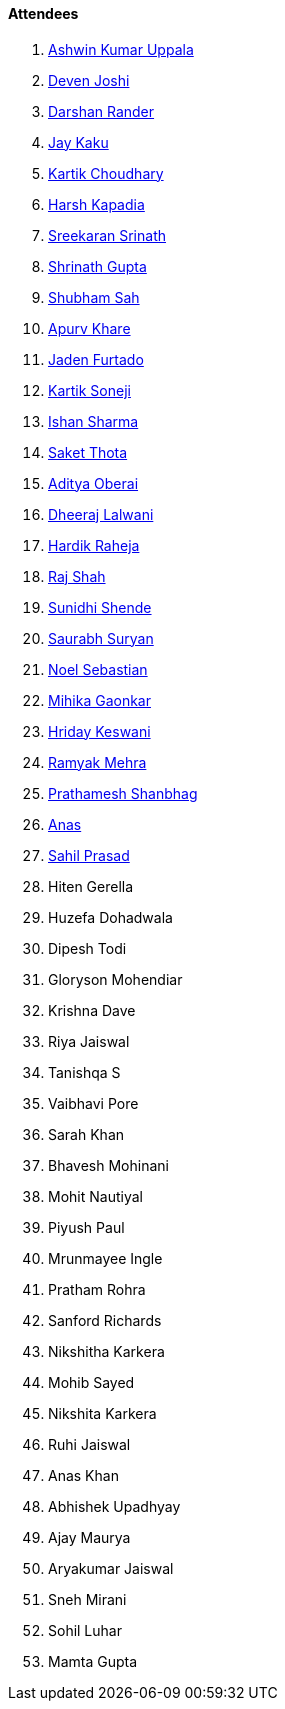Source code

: ==== Attendees

. link:https://twitter.com/ashwinexe[Ashwin Kumar Uppala^]
. link:https://twitter.com/DevenJoshi7[Deven Joshi^]
. link:https://twitter.com/SirusTweets[Darshan Rander^]
. link:https://twitter.com/kaku_jay[Jay Kaku^]
. link:https://twitter.com/kartikchow[Kartik Choudhary^]
. link:https://twitter.com/harshgkapadia[Harsh Kapadia^]
. link:https://twitter.com/skxrxn[Sreekaran Srinath^]
. link:https://twitter.com/gupta_shrinath[Shrinath Gupta^]
. link:https://twitter.com/ishubhamsah[Shubham Sah^]
. link:https://twitter.com/KhareApurv[Apurv Khare^]
. link:https://twitter.com/furtado_jaden[Jaden Furtado^]
. link:https://twitter.com/KartikSoneji_[Kartik Soneji^]
. link:https://twitter.com/ishandeveloper[Ishan Sharma^]
. link:https://twitter.com/_SaketThota[Saket Thota^]
. link:https://twitter.com/adityaoberai1[Aditya Oberai^]
. link:https://twitter.com/DhiruCodes[Dheeraj Lalwani^]
. link:https://twitter.com/hardikraheja[Hardik Raheja^]
. link:https://twitter.com/awesomepaneer[Raj Shah^]
. link:https://twitter.com/SunidhiShende[Sunidhi Shende^]
. link:https://twitter.com/0xSaurabh[Saurabh Suryan^]
. link:https://twitter.com/NoelSebu[Noel Sebastian^]
. link:https://twitter.com/GaonkarMihika[Mihika Gaonkar^]
. link:https://twitter.com/hridayHZ[Hriday Keswani^]
. link:https://twitter.com/mehraramyak[Ramyak Mehra^]
. link:https://twitter.com/Prathamesh_117[Prathamesh Shanbhag^]
. link:https://twitter.com/anaskhan_28[Anas^]
. link:https://twitter.com/sailorworks[Sahil Prasad^]
. Hiten Gerella
. Huzefa Dohadwala
. Dipesh Todi
. Gloryson Mohendiar
. Krishna Dave
. Riya Jaiswal
. Tanishqa S
. Vaibhavi Pore
. Sarah Khan
. Bhavesh Mohinani
. Mohit Nautiyal
. Piyush Paul
. Mrunmayee Ingle
. Pratham Rohra
. Sanford Richards
. Nikshitha Karkera
. Mohib Sayed
. Nikshita Karkera
. Ruhi Jaiswal
. Anas Khan
. Abhishek Upadhyay
. Ajay Maurya
. Aryakumar Jaiswal
. Sneh Mirani
. Sohil Luhar
. Mamta Gupta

==*==

• **TASK PROMPT**
Transcribe the records above exactly, without images.

• **EXERCISE SOLUTION**
Source code

: ==== Attendees

. link:https://twitter.com/ashwinexe[Ashwin Kumar Uppala^]
. link:https://twitter.com/DevenJoshi7[Deven Joshi^]
. link:https://twitter.com/SirusTweets[Darshan Rander^]
. link:https://twitter.com/kaku_jay[Jay Kaku^]
. link:https://twitter.com/kartikchow[Kartik Choudhary^]
. link:https://twitter.com/harshgkapadia[Harsh Kapadia^]
. link:https://twitter.com/skxrxn[Sreekaran Srinath^]
. link:https://twitter.com/gupta_shrinath[Shrinath Gupta^]
. link:https://twitter.com/ishubhamsah[Shubham Sah^]
. link:https://twitter.com/KhareApurv[Apurv Khare^]
. link:https://twitter.com/furtado_jaden[Jaden Furtado^]
. link:https://twitter.com/KartikSoneji_[Kartik Soneji^]
. link:https://twitter.com/ishandeveloper[Ishan Sharma^]
. link:https://twitter.com/_SaketThota[Saket Thota^]
. link:https://twitter.com/adityaoberai1[Aditya Oberai^]
. link:https://twitter.com/DhiruCodes[Dheeraj Lalwani^]
. link:https://twitter.com/hardikraheja[Hardik Raheja^]
. link:https://twitter.com/awesomepaneer[Raj Shah^]
. link:https://twitter.com/SunidhiShende[Sunidhi Shende^]
. link:https://twitter.com/0xSaurabh[Saurabh Suryan^]
. link:https://twitter.com/NoelSebu[Noel Sebastian^]
. link:https://twitter.com/GaonkarMihika[Mihika Gaonkar^]
. link:https://twitter.com/hridayHZ[Hriday Keswani^]
. link:https://twitter.com/mehraramyak[Ramyak Mehra^]
. link:https://twitter.com/Prathamesh_117[Prathamesh Shanbhag^]
. link:https://twitter.com/anaskhan_28[Anas^]
. link:https://twitter.com/sailorworks[Sahil Prasad^]
. Hiten Gerella
. Huzefa Dohadwala
. Dipesh Todi
. Gloryson Mohendiar
. Krishna Dave
. Riya Jaiswal
. Tanishqa S
. Vaibhavi Pore
. Sarah Khan
. Bhavesh Mohinani
. Mohit Nautiyal
. Piyush Paul
. Mrunmayee Ingle
. Pratham Rohra
. Sanford Richards
. Nikshitha Karkera
. Mohib Sayed
. Nikshita Karkera
. Ruhi Jaiswal
. Anas Khan
. Abhishek Upadhyay
. Ajay Maurya
. Aryakumar Jaiswal
. Sneh Mirani
. Sohil Luhar
. Mamta Gupta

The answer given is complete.